* **Passage given**:
** START **
It intrigues me how much the surface of the sand changes over the course of a day. About every six hours the tide changes; the waves advance and recede and leave surprising and unexpected patterns of sand and shells that I seem to see with greater appreciation each day. It feels endlessly entertaining and exciting, as though I am watching a master artist create a magnificent canvas, erase and then create anew with each new tide.
One of the other "finds" on the Amelia Island beaches have been these shell fragments. The marks evidently were carved on their surfaces by predators as they attempted to breach the shells and eat the juicy morsels inside. The marks suggest language symbols to me; I am looking forward to sketching some of them and combining the forms into new combinations. I find it most intriguing that some marks are fine lines and others are very wide and deep.

I'm not sketching or writing or doing anything artistic at all but taking photographs, walking. Looking, always looking. The clouds move and change, the sky brightens and darkens, the tide moves in and out, the shells wash up on the sand and then wash back into the water. I walk, eat, sleep and walk some more. I watch the clouds, the sky, the waves, the people, and scour the beached shells for little treasures. I wonder if I would take this all for granted if I lived by the ocean all the time.

Friday, March 14, 2008

Patterns and Process

This was my final view of St. Augustine as the sun rose this morning on another lovely Florida day. We packed the car and headed for Amelia Island, where we'll stay the next five days and then fly home on Wednesday. It's grey and rainy today with possible thunderstorms in the forecast for tonight, but after three days of sunshine and beach walking, we need a quiet day.
During these days walking along the shore, my artist eye has been zeroing in on the visual feast. It seems that each day I've been here I've become more aware of the patterns everywhere I look.
The action of the water on the sand leaves patterns of stones, shells and small sticks behind as the tides shift. While some are hypnotically beautiful and complete within themselves, others inspire me to translate them into my own medium. Sticks and stones washed up by high tide suddenly seem to form scriptlike patterns, as if the planet itself is leaving messages in the sand and it is up to me to find the key to translating the unfamiliar language. I begin considering how to translate these types of marks and patterns to textiles with paint, dye and threadwork.

We spent yesterday morning at Anastasia State Park and as I walked, watching the waves hitting the shore and then recede, I began to notice shapes in the foam when it broke apart. While the shapes initially reminded me of map formations, I also began to see them forming calligraphic symbols before washing apart. Secret messages?! I got a huge smile on my face and began to take pictures. Even my husband is starting to walk around and point out anything that has a calligraphic look to it!
** END **
* **Listed records**:
** START **
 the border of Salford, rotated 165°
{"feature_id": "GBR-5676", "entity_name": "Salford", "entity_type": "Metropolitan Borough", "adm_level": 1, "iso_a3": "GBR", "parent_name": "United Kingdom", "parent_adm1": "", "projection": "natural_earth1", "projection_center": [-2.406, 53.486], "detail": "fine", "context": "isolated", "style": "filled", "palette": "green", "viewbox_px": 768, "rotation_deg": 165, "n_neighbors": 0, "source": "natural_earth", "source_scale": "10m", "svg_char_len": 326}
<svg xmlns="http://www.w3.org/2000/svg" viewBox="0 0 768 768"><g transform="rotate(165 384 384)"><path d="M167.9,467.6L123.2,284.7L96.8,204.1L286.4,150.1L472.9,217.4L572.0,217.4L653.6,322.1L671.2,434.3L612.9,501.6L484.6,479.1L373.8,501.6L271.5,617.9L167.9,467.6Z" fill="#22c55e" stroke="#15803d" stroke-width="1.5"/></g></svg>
** END **
** START **
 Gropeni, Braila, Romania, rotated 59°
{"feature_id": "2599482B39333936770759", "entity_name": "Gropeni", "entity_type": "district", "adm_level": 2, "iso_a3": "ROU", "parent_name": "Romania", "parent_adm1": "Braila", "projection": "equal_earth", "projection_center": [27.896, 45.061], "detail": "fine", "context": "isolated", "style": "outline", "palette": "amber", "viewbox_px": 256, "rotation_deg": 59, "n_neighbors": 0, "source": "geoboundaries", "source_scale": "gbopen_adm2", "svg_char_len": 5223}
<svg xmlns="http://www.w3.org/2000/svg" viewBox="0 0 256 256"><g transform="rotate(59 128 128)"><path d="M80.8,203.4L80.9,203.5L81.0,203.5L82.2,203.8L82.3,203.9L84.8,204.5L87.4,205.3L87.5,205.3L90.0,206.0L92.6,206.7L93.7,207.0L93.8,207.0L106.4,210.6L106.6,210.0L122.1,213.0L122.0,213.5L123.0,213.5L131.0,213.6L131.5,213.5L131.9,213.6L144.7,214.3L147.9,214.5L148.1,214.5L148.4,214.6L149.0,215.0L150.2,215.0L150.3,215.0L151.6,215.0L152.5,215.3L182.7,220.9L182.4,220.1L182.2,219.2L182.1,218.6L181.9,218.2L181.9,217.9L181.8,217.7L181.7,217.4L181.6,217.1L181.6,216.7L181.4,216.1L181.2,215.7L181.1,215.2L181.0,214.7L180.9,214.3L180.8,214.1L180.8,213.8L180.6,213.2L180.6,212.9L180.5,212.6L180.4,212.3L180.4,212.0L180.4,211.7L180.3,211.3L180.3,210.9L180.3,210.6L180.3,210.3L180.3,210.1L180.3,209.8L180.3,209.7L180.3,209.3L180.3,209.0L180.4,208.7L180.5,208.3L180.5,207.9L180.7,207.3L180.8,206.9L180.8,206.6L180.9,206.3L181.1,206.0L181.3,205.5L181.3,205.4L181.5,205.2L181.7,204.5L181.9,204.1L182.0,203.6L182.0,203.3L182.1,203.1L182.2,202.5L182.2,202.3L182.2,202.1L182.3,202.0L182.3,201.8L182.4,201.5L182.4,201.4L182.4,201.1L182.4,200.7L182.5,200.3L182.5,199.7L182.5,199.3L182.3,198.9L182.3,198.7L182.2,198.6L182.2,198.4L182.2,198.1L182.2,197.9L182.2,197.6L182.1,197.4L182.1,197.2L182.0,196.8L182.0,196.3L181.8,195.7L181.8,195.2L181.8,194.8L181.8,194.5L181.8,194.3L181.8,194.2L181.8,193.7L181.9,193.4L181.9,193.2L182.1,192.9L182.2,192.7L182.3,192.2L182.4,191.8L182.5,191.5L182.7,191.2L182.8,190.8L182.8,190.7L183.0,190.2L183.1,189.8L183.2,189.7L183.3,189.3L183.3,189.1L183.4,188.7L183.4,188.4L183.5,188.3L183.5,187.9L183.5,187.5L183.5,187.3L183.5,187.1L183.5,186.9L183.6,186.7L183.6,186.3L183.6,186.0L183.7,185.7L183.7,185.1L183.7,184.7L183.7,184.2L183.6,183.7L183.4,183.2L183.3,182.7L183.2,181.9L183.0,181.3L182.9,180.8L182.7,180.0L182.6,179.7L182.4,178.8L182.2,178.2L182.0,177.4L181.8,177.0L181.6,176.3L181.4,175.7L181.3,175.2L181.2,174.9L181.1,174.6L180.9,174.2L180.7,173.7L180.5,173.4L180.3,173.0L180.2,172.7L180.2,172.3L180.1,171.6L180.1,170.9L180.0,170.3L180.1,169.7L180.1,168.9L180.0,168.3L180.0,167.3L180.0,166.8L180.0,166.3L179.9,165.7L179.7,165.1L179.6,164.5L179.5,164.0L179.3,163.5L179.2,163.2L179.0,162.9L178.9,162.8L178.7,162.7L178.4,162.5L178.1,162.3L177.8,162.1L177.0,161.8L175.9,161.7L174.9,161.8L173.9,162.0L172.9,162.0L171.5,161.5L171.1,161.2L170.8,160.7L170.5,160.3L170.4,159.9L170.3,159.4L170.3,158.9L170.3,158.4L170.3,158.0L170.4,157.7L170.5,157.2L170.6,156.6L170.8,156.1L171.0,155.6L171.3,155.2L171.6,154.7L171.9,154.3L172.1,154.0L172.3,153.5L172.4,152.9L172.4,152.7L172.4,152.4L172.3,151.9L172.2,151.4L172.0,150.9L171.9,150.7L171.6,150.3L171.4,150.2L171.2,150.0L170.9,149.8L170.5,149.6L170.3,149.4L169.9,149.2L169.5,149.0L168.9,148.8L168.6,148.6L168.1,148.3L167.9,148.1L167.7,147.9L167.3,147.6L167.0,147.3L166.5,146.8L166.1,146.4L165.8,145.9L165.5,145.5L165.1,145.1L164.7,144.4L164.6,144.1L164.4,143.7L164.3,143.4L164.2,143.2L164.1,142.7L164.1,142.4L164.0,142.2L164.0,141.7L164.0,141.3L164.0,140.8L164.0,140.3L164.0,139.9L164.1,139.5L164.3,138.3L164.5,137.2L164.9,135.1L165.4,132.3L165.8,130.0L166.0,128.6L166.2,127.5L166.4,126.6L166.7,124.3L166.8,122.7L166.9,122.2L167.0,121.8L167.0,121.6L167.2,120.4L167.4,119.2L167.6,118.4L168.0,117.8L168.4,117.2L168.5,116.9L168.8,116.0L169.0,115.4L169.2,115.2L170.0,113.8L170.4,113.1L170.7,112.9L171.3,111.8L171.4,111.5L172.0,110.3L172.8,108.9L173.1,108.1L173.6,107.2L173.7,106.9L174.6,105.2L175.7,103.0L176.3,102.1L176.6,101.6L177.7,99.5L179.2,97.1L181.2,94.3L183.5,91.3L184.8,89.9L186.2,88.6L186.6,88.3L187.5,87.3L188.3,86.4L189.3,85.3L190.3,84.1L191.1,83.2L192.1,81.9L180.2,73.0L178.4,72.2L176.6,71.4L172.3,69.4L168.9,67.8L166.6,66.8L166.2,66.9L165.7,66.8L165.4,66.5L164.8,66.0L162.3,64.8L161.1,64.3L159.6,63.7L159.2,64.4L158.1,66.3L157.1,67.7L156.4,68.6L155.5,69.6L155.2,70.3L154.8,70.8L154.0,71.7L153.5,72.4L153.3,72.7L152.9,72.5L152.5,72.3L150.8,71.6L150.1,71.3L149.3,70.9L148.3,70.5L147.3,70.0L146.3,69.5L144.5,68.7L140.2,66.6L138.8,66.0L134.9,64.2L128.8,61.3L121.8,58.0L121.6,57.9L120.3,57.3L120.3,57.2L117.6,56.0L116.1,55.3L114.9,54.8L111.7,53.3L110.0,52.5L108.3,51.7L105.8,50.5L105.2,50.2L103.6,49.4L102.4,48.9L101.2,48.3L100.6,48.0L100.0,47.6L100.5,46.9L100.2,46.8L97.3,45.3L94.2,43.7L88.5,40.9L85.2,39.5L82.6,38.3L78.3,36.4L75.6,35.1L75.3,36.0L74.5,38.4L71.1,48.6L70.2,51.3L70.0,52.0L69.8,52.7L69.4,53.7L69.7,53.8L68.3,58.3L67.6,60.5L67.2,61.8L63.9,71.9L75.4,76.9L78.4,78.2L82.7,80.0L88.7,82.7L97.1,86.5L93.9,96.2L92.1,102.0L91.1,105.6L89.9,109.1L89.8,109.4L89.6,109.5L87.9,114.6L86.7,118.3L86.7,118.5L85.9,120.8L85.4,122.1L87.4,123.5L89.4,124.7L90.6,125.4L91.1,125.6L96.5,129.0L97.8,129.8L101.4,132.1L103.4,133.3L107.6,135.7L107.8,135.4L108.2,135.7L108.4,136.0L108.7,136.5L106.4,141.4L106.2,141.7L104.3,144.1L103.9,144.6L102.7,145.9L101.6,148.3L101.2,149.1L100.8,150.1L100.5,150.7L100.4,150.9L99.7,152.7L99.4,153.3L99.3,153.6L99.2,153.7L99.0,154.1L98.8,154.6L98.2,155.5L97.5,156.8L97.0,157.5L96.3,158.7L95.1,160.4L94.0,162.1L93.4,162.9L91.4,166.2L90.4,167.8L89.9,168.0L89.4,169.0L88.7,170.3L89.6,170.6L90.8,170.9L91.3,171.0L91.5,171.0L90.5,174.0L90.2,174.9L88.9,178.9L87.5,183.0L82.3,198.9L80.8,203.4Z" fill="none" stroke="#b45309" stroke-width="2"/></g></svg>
** END **
** START **
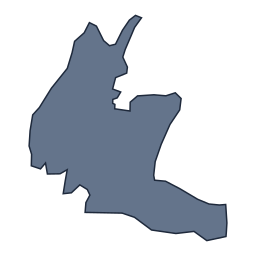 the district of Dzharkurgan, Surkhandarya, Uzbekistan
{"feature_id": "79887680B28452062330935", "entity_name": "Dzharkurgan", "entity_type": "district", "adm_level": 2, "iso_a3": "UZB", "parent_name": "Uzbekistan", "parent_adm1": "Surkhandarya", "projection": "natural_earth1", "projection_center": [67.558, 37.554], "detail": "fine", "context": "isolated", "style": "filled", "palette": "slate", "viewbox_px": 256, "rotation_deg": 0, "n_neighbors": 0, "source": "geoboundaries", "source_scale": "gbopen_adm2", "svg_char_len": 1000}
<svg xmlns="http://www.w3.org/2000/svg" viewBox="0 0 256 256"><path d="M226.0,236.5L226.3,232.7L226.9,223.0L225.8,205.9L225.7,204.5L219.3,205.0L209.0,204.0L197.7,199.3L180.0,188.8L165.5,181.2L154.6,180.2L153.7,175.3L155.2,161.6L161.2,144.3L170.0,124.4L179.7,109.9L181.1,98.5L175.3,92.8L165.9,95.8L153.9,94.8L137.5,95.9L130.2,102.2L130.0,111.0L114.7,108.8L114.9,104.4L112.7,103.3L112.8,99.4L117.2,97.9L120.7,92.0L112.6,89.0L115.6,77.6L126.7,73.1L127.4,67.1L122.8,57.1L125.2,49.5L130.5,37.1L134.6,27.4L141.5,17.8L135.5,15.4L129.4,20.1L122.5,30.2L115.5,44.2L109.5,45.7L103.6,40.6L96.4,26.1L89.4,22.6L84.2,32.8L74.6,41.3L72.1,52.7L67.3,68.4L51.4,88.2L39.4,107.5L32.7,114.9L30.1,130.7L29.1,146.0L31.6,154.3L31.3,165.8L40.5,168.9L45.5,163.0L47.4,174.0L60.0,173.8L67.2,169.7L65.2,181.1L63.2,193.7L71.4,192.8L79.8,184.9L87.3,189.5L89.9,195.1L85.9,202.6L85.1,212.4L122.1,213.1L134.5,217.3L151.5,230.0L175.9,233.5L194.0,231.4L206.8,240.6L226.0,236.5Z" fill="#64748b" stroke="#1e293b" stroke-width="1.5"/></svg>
** END **
* **Your tasks**:
(1) In the beach journal, where does the writer plan to stay for the next five days after leaving St. Augustine?
(2) Quote the beach journal word for word, from "Patterns and Process" up to and including "everywhere I look.".

* **Task-by-task outputs**:
(1) Amelia Island

(2)
Patterns and Process

This was my final view of St. Augustine as the sun rose this morning on another lovely Florida day. We packed the car and headed for Amelia Island, where we'll stay the next five days and then fly home on Wednesday. It's grey and rainy today with possible thunderstorms in the forecast for tonight, but after three days of sunshine and beach walking, we need a quiet day.
During these days walking along the shore, my artist eye has been zeroing in on the visual feast. It seems that each day I've been here I've become more aware of the patterns everywhere I look.